As a keystone species, beavers play a very important role in creating wetland habitat. They build a dam in a wooded portion of an area and as the water covers the tree bases, the trees will eventually die. These dead trees called “snags” will become homes for cavity-nesting birds such as woodpeckers, owls, ducks and others. These “snags” are vital nesting sites. It also creates habitat for shorebirds, ducks, fish, reptiles and amphibians. This rich diversity of life will than attract predators like otters, minks, raccoon, hawks, owls and others to the area. When after many years the wood supply they need is gone the beaver will move on to find a new territory. Once they have left and they are no longer there to maintain the dam, it will eventually break and the water will run off creating an open area where grass, shrubs and berry bushes will grow that attract insects and rodents. This new habitat will now attract insect eating birds such as songbirds, plus deer, bear, turkeys and herons. The flow of the natural world continues as a different habitat emerges and has been created. All of this is due to the American beaver.

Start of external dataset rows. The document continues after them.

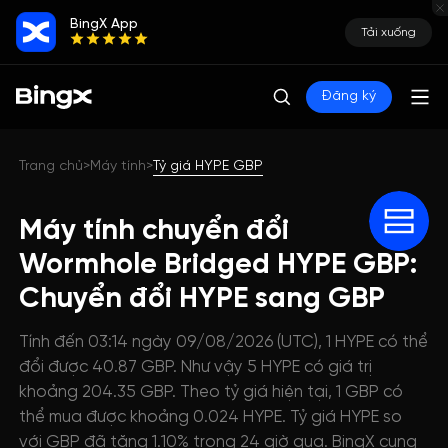
BingX App
Tải xuống
Đăng ký
Trang chủ
Máy tính
Tỷ giá HYPE GBP
>
>
Máy tính chuyển đổi
Wormhole Bridged HYPE GBP:
Chuyển đổi HYPE sang GBP
Tính đến 03:14 ngày 09/08/2026 (UTC), 1 HYPE có thể
đổi được 40.87 GBP. Như vậy 5 HYPE có giá trị
khoảng 204.35 GBP. Theo tỷ giá hiện tại, 1 GBP có
thể mua được khoảng 0.024 HYPE. Tỷ giá HYPE so
với GBP đã tăng 1.10% trong 24 giờ qua. BingX cung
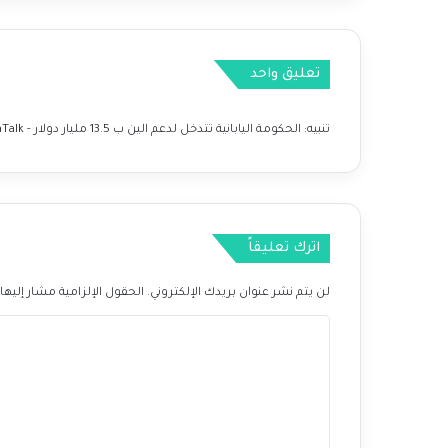
ا
ل
أ
تعليق واحد
س
و
ا
تنبيه:
الحكومة اليابانية تتدخل لدعم الين ب 13.5 مليار دولار - BorssaTalk
ق
م
ع
ا
س
ت
اترك تعليقاً
ع
د
لن يتم نشر عنوان بريدك الإلكتروني.
الحقول الإلزامية مشار إليها 
ا
د
ا
ه
ل
ا
ت
ل
إ
ع
ع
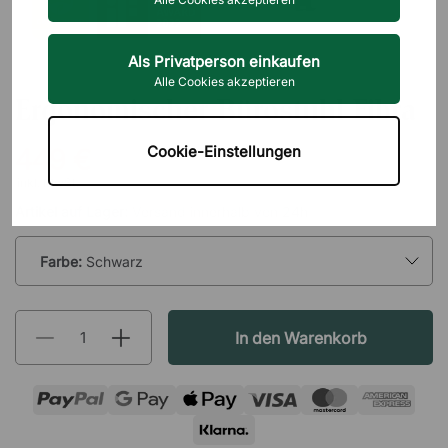
Als Privatperson einkaufen
BRIZLEY
Alle Cookies akzeptieren
Ergonomischer Bürostuhl Fibra
Cookie-Einstellungen
449 €
inkl. MwSt.
Artikel auf Lager:
Versand innerhalb von 24h
Farbe:
Schwarz
In den Warenkorb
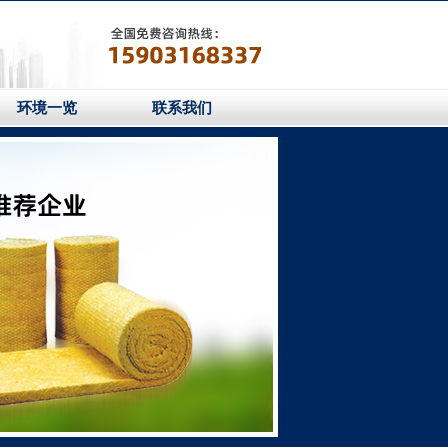
环境一览
联系我们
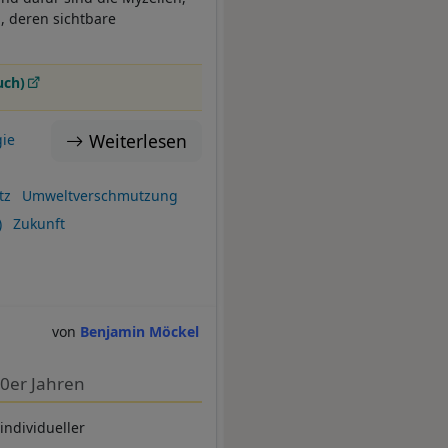
, deren sichtbare
uch)
Weiterlesen
ie
tz
Umweltverschmutzung
)
Zukunft
Benjamin Möckel
50er Jahren
individueller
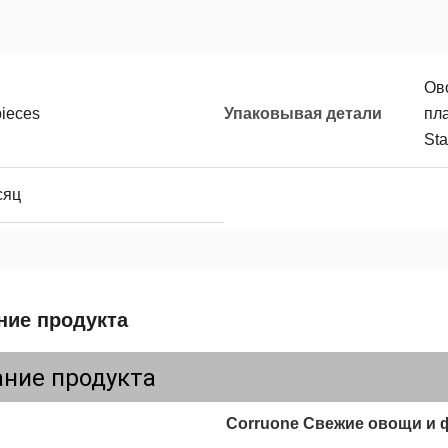
Ов
pieces
Упаковывая детали
пл
Sta
сяц
ние продукта
ние продукта
Corruone Свежие овощи и 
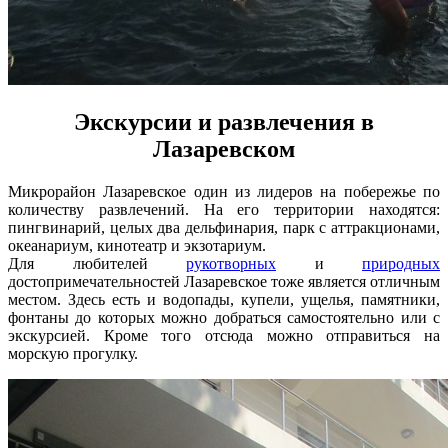
Экскурсии и развлечения в
Лазаревском
Микрорайон Лазаревское один из лидеров на побережье по
количеству развлечений. На его территории находятся:
пингвинарий, целых два дельфинария, парк с аттракционами,
океанариум, кинотеатр и экзотариум.
Для любителей
рукотворных
и
природных
достопримечательностей Лазаревское тоже является отличным
местом. Здесь есть и водопады, купели, ущелья, памятники,
фонтаны до которых можно добраться самостоятельно или с
экскурсией. Кроме того отсюда можно отправиться на
морскую прогулку.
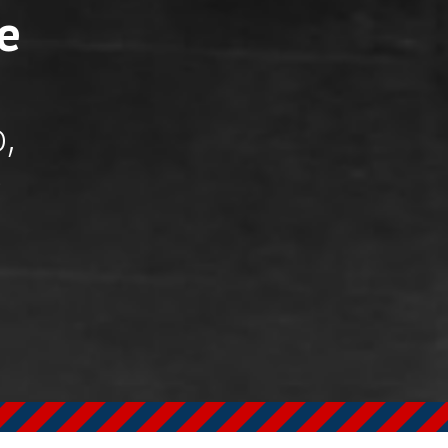
e
,
e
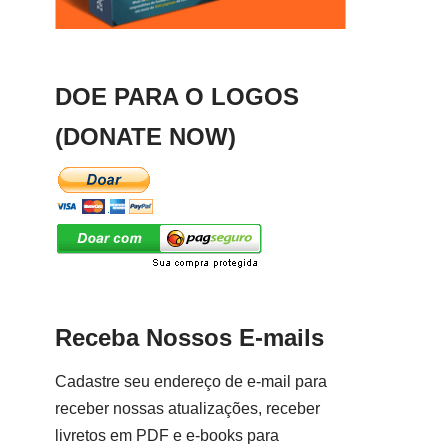
DOE PARA O LOGOS
(DONATE NOW)
Receba Nossos E-mails
Cadastre seu endereço de e-mail para
receber nossas atualizações, receber
livretos em PDF e e-books para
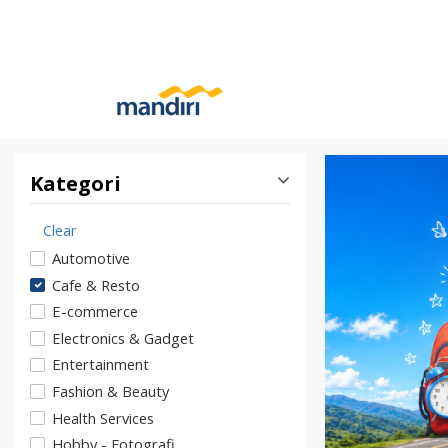
Kategori
Clear
Automotive
Cafe & Resto
E-commerce
Electronics & Gadget
Entertainment
Fashion & Beauty
Health Services
Hobby - Fotografi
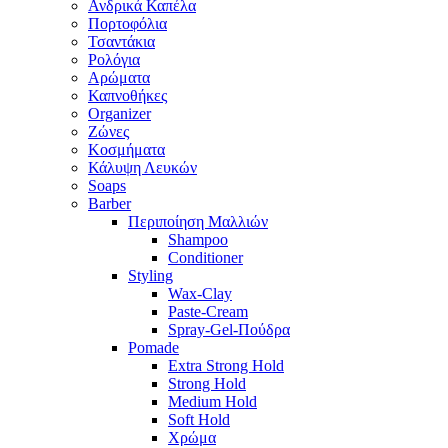
Ανδρικά Καπέλα
Πορτοφόλια
Τσαντάκια
Ρολόγια
Αρώματα
Καπνοθήκες
Organizer
Ζώνες
Κοσμήματα
Κάλυψη Λευκών
Soaps
Barber
Περιποίηση Μαλλιών
Shampoo
Conditioner
Styling
Wax-Clay
Paste-Cream
Spray-Gel-Πούδρα
Pomade
Extra Strong Hold
Strong Hold
Medium Hold
Soft Hold
Χρώμα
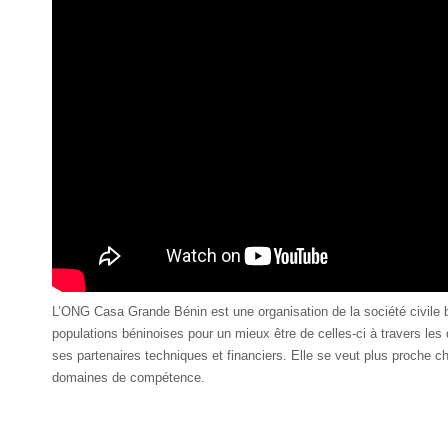
L’ONG Casa Grande Bénin est une organisation de la société civile b
populations béninoises pour un mieux être de celles-ci à travers les
ses partenaires techniques et financiers. Elle se veut plus proche c
domaines de compétence.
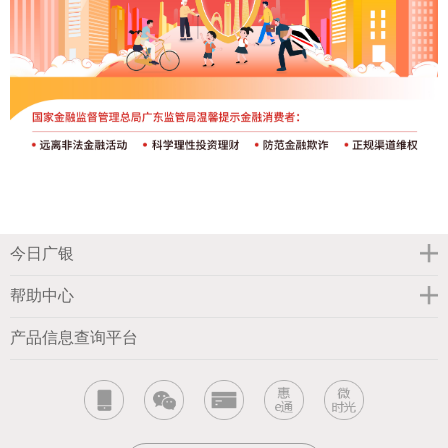
今日广银
帮助中心
产品信息查询平台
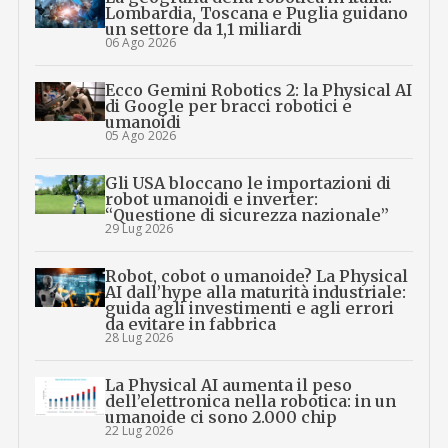
Lombardia, Toscana e Puglia guidano
un settore da 1,1 miliardi
06 Ago 2026
Ecco Gemini Robotics 2: la Physical AI
di Google per bracci robotici e
umanoidi
05 Ago 2026
Gli USA bloccano le importazioni di
robot umanoidi e inverter:
“Questione di sicurezza nazionale”
29 Lug 2026
Robot, cobot o umanoide? La Physical
AI dall’hype alla maturità industriale:
guida agli investimenti e agli errori
da evitare in fabbrica
28 Lug 2026
La Physical AI aumenta il peso
dell’elettronica nella robotica: in un
umanoide ci sono 2.000 chip
22 Lug 2026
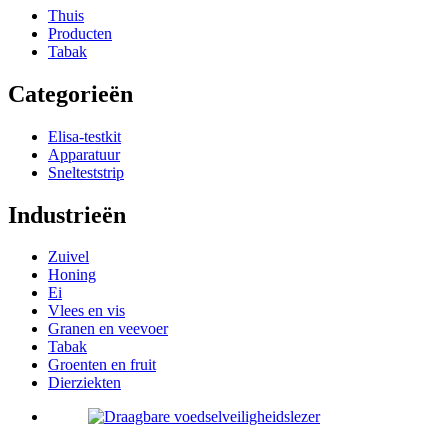
Thuis
Producten
Tabak
Categorieën
Elisa-testkit
Apparatuur
Snelteststrip
Industrieën
Zuivel
Honing
Ei
Vlees en vis
Granen en veevoer
Tabak
Groenten en fruit
Dierziekten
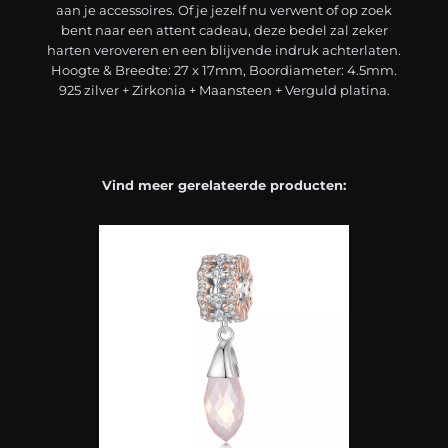
aan je accessoires. Of je jezelf nu verwent of op zoek
bent naar een attent cadeau, deze bedel zal zeker
harten veroveren en een blijvende indruk achterlaten.
Hoogte & Breedte: 27 x 17mm, Boordiameter: 4.5mm.
925 zilver + Zirkonia + Maansteen + Verguld platina.
Vind meer gerelateerde producten:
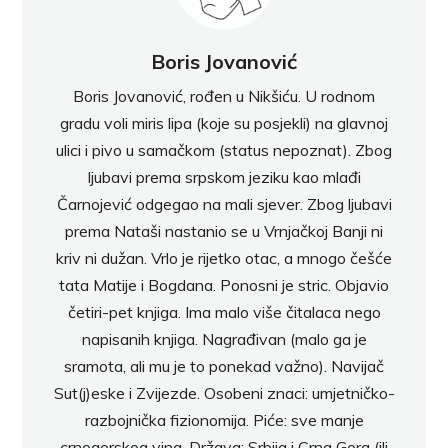
Boris Jovanović
Boris Jovanović, rođen u Nikšiću. U rodnom
gradu voli miris lipa (koje su posjekli) na glavnoj
ulici i pivo u samačkom (status nepoznat). Zbog
ljubavi prema srpskom jeziku kao mlađi
Čarnojević odgegao na mali sjever. Zbog ljubavi
prema Nataši nastanio se u Vrnjačkoj Banji ni
kriv ni dužan. Vrlo je rijetko otac, a mnogo češće
tata Matije i Bogdana. Ponosni je stric. Objavio
četiri-pet knjiga. Ima malo više čitalaca nego
napisanih knjiga. Nagrađivan (malo ga je
sramota, ali mu je to ponekad važno). Navijač
Sut(j)eske i Zvijezde. Osobeni znaci: umjetničko-
razbojnička fizionomija. Piće: sve manje
crnogorskog vina. Država: Srbija i Crna Gora (ili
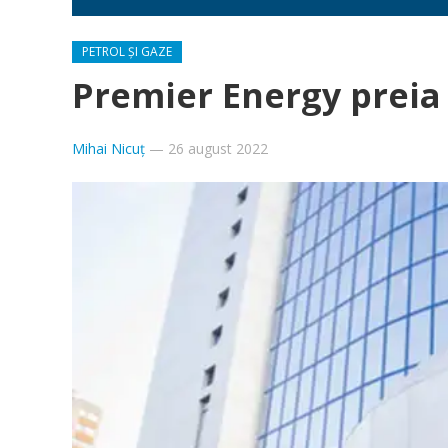
PETROL ȘI GAZE
Premier Energy preia 
Mihai Nicuț
—
26 august 2022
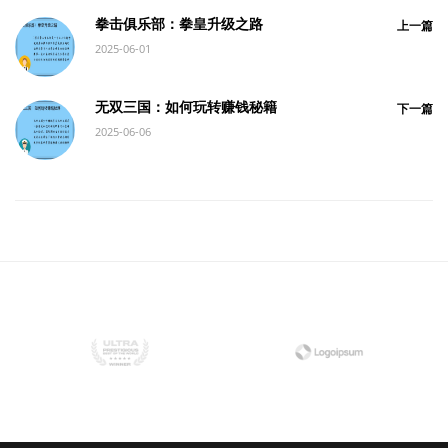
拳击俱乐部：拳皇升级之路
上一篇
2025-06-01
无双三国：如何玩转赚钱秘籍
下一篇
2025-06-06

Beavers were once hunted and trapped to the point of extinction and thought of as only rodents who caused trouble with their dams because they flood roads, pastures and crops. However we now know we can manage their dams with devices such as the flow devices like one installed at Boordys. Humans can actually benefit by letting beavers help us with wetland restoration projects. They can reduce costs because the beavers do the work for free. People are now coming from around the world to attend Beaver Conferences where they learn how beaver can be used to restore wetlands and river restorations. Using funding from NOAA, salmon habitat is being restored in Bridge Creek Oregon. Beavers are industrious creatures whose dams trap sediments, increase flood plains and create wetlands for wildlife. We have learned so much by studying them. No more are they considered just a nuisance to be trapped. They play a role. An important role that would be vacant if not for them.
I hope we can continue to call the return of the American Beaver a success story and witness more success stories for other creatures we share our planet with in the future. All creatures play a role…either predator or prey. Keystone creatures play a vital role for all other creatures by creating and protecting habitats. You remove the keystone and the whole ecosystem changes drastically.